1H.14. We notice that in its application to public trusts falling within special laws or governed by local laws, those laws contain provisions substituting a different procedure regarding leave. An example in point is the provision in the Wakfs1 Act, quoted below:-

"55.(1) A suit to obtain any of the reliefs mentioned in section 14 of the Religious Endowments Act, 1893 (XX of 1893) and in section 92 of the Code of Civil Procedure, 1908 (Act V of 1908), relating to any wakf may, notwithstanding anything to the contrary contained in those Acts, be instituted by the Board without obtaining the leave or consent referred to in those Acts.

(2) No suit to obtain any of the reliefs referred to in sub-section (1) relating to a wakf shall be instituted by any person or authority other than the Board without the consent in writing of the Board:

Provided that no such consent shall be required for the institution of a suit against the Board in respect of any act purporting to be done by it in pursuance of this Act or of any rules or orders made thereunder."

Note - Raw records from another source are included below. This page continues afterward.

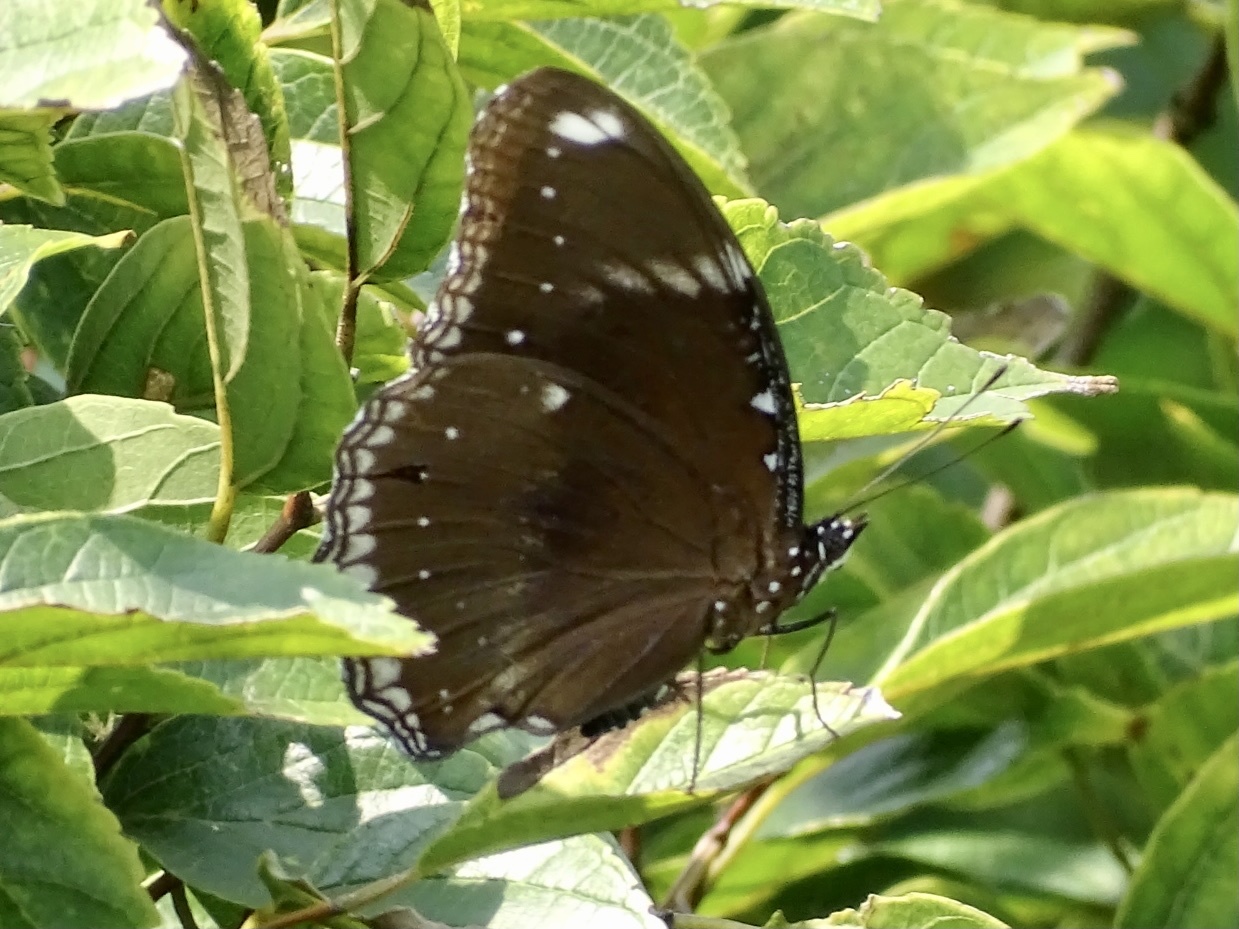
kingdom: Animalia
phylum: Arthropoda
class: Insecta
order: Lepidoptera
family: Nymphalidae
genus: Hypolimnas
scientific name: Hypolimnas bolina
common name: Great eggfly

1. Section 55, (Muslim) Wakfs Act, 1964.

1H.15. While the procedure for leave, as laid down in such laws, need not be disturbed, it is our intention that the extended scope (of section 92) should apply to suits under section 92, filed in respect of such trusts also. An express provision in this respect in section 92 does not, however, appear to be necessary.

Recommendation

1H.16. Accordingly, we recommend that section 92(1) should be revised as follows:-

"(1) In the case of any alleged breach of any express or constructive trust created for public purposes of a charitable or religious nature, or where the direction of the Court is deemed necessary for the administration of any such trust, two or more persons having an interest in the trust and having obtained the leave of the Court, may institute a suit, whether contentious or not, in the principal Civil Court of original jurisdiction or in any other Court empowered in that behalf by the State Government within the local limits of whose jurisdiction the whole or any part of the subject-matter of the trust is situate, to obtain a decree.

[Rest as in existing section 92(1 )].

1H.17. We further recommend the insertion of the following new sub-section in section 92:

"(3) The circumstances in which the original purposes of a charitable gift can be altered to allow the property given or part of it to be applied cy pres shall be as follows:-

(a) where the original purposes, in whole or in part

(i) have been as far as may be fulfilled; or

(ii) cannot be carried out, or not according to the directions given and to the spirits of the gift; or

(b) where the original purposes provide a use for part only of the property available by virtue of the gift; or

(c) where the property available by virtue of the gift and other property applicable for similar purposes can be more effectively used in conjunction, and to that end can suitably, regard being had to the spirit the gift, be made applicable to common purposes; or

(d) where the original purposes were laid down

(i) by reference to as area which then was but has since ceased to be a unit for some other purpose, or

(ii) by reference to a class of persons or to an area which has, for any reason, since ceased to be suitable, regard being had to the spirit of the gift, or to be practicable in administering the gift; or

(e) where the original purposes, in whole or in part, have, since they were laid down,-

(i) been adequately provided, for by other means; or

(ii) ceased, as being useless or harmful to the community or for other reasons, to be in law charitable, or

(iii) ceased in any other way to provide a suitable and effective method of using the property available by virtue of the gift, regard being had to the spirit of the gift".

Section 93

1H.18. Section 93 provides for the exercise outside Presidency towns of powers conferred by sections 91-92 on the Advocate-General. In view of our recommendation1 to substitute, in sections 91 and 92, the leave of the court in place of the sanction of the Advocate-General, section 93 becomes unnecessary.

1. See discussion as to section 92 and 92.

Recommendation

1H.19. We, therefore, recommend that section 93 should be deleted.